Ackermann hatte mit diesen Geschäften persönlich nichts zu tun. Viele Spuren führen nach London, von wo aus die Deutsche Bank große Teile des Investmentbankings betreibt und wo auch das Handelsbuch für die CO₂-Zertifikate geführt wurde. Einer der Händler dort soll in die eigene Tasche gewirtschaftet haben. Ihn hat die Frankfurter Generalstaatsanwaltschaft ebenso im Visier wie mehrere seiner Ex-Kollegen in Frankfurt, die demnächst angeklagt werden sollen.
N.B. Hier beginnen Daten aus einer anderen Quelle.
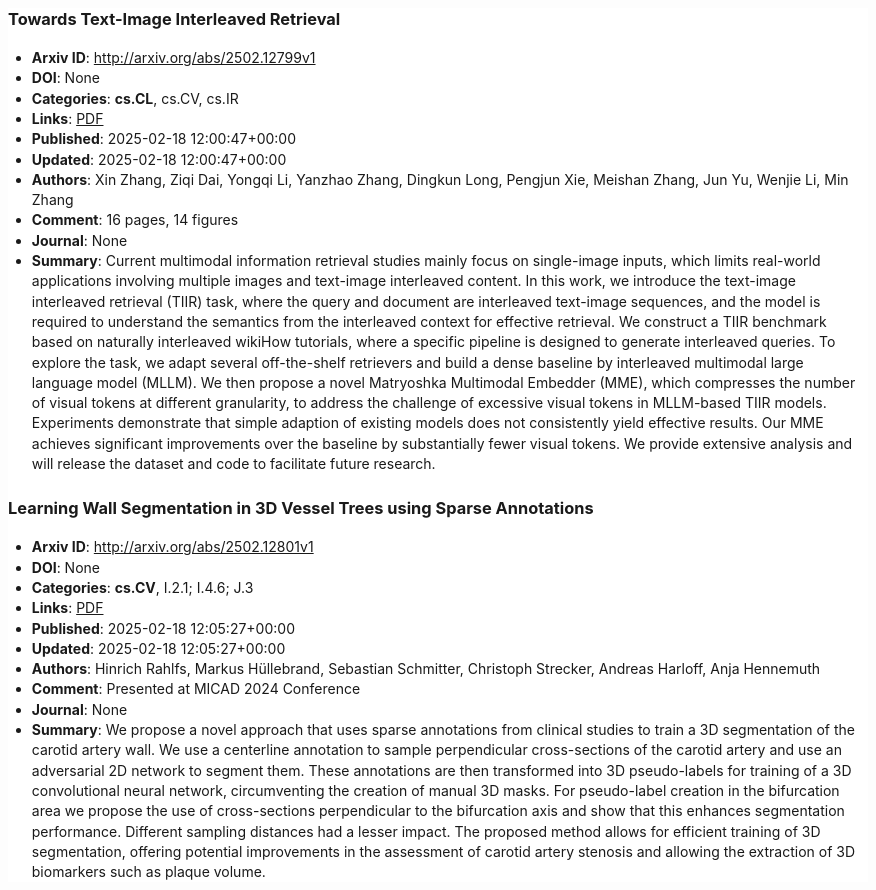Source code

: 

### Towards Text-Image Interleaved Retrieval
- **Arxiv ID**: http://arxiv.org/abs/2502.12799v1
- **DOI**: None
- **Categories**: **cs.CL**, cs.CV, cs.IR
- **Links**: [PDF](http://arxiv.org/pdf/2502.12799v1)
- **Published**: 2025-02-18 12:00:47+00:00
- **Updated**: 2025-02-18 12:00:47+00:00
- **Authors**: Xin Zhang, Ziqi Dai, Yongqi Li, Yanzhao Zhang, Dingkun Long, Pengjun Xie, Meishan Zhang, Jun Yu, Wenjie Li, Min Zhang
- **Comment**: 16 pages, 14 figures
- **Journal**: None
- **Summary**: Current multimodal information retrieval studies mainly focus on single-image inputs, which limits real-world applications involving multiple images and text-image interleaved content. In this work, we introduce the text-image interleaved retrieval (TIIR) task, where the query and document are interleaved text-image sequences, and the model is required to understand the semantics from the interleaved context for effective retrieval. We construct a TIIR benchmark based on naturally interleaved wikiHow tutorials, where a specific pipeline is designed to generate interleaved queries. To explore the task, we adapt several off-the-shelf retrievers and build a dense baseline by interleaved multimodal large language model (MLLM). We then propose a novel Matryoshka Multimodal Embedder (MME), which compresses the number of visual tokens at different granularity, to address the challenge of excessive visual tokens in MLLM-based TIIR models. Experiments demonstrate that simple adaption of existing models does not consistently yield effective results. Our MME achieves significant improvements over the baseline by substantially fewer visual tokens. We provide extensive analysis and will release the dataset and code to facilitate future research.



### Learning Wall Segmentation in 3D Vessel Trees using Sparse Annotations
- **Arxiv ID**: http://arxiv.org/abs/2502.12801v1
- **DOI**: None
- **Categories**: **cs.CV**, I.2.1; I.4.6; J.3
- **Links**: [PDF](http://arxiv.org/pdf/2502.12801v1)
- **Published**: 2025-02-18 12:05:27+00:00
- **Updated**: 2025-02-18 12:05:27+00:00
- **Authors**: Hinrich Rahlfs, Markus Hüllebrand, Sebastian Schmitter, Christoph Strecker, Andreas Harloff, Anja Hennemuth
- **Comment**: Presented at MICAD 2024 Conference
- **Journal**: None
- **Summary**: We propose a novel approach that uses sparse annotations from clinical studies to train a 3D segmentation of the carotid artery wall. We use a centerline annotation to sample perpendicular cross-sections of the carotid artery and use an adversarial 2D network to segment them. These annotations are then transformed into 3D pseudo-labels for training of a 3D convolutional neural network, circumventing the creation of manual 3D masks. For pseudo-label creation in the bifurcation area we propose the use of cross-sections perpendicular to the bifurcation axis and show that this enhances segmentation performance. Different sampling distances had a lesser impact. The proposed method allows for efficient training of 3D segmentation, offering potential improvements in the assessment of carotid artery stenosis and allowing the extraction of 3D biomarkers such as plaque volume.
Ein dicker Abschlussbericht der Ermittler lässt aus Sicht der Strafverfolger keine Zweifel an der Schuld dieser Deutschbanker. Eigentlich müsse man auf diesen Bericht nur noch "Anklage" schreiben und ihn dem Gericht vorlegen, sagt ein Jurist, der die Akten kennt.

Die Deutsche Bank London war vom britischen Fiskus früh vor betrügerischen CO₂-Deals gewarnt worden. Anshu Jain, damals ein maßgeblicher Manager in London und heute Co-Vorstandschef, und andere Top-Leute sollen das internen Mails zufolge gewusst haben. So geht es aus einem Prüfbericht der Bank hervor, den die Generalstaatsanwaltschaft auswertet. In der Bank wird Jain in Schutz genommen, ihn treffe keine Schuld. In dem absehbaren Prozess gegen die Ex-Manager mit den klangvollen Titeln dürfte das alles zur Sprache kommen. Um die mutmaßliche Schuld von Angeklagten beurteilen zu können, muss die Justiz wissen, was im Konzern los war. Und aufgeklärt ist noch längst nicht alles. Die Deutsche Bank sagt: "Unsere Untersuchung des CO₂-Sachverhalts dauert an und sie umfasst alle relevanten Fakten, die in Frage kommen."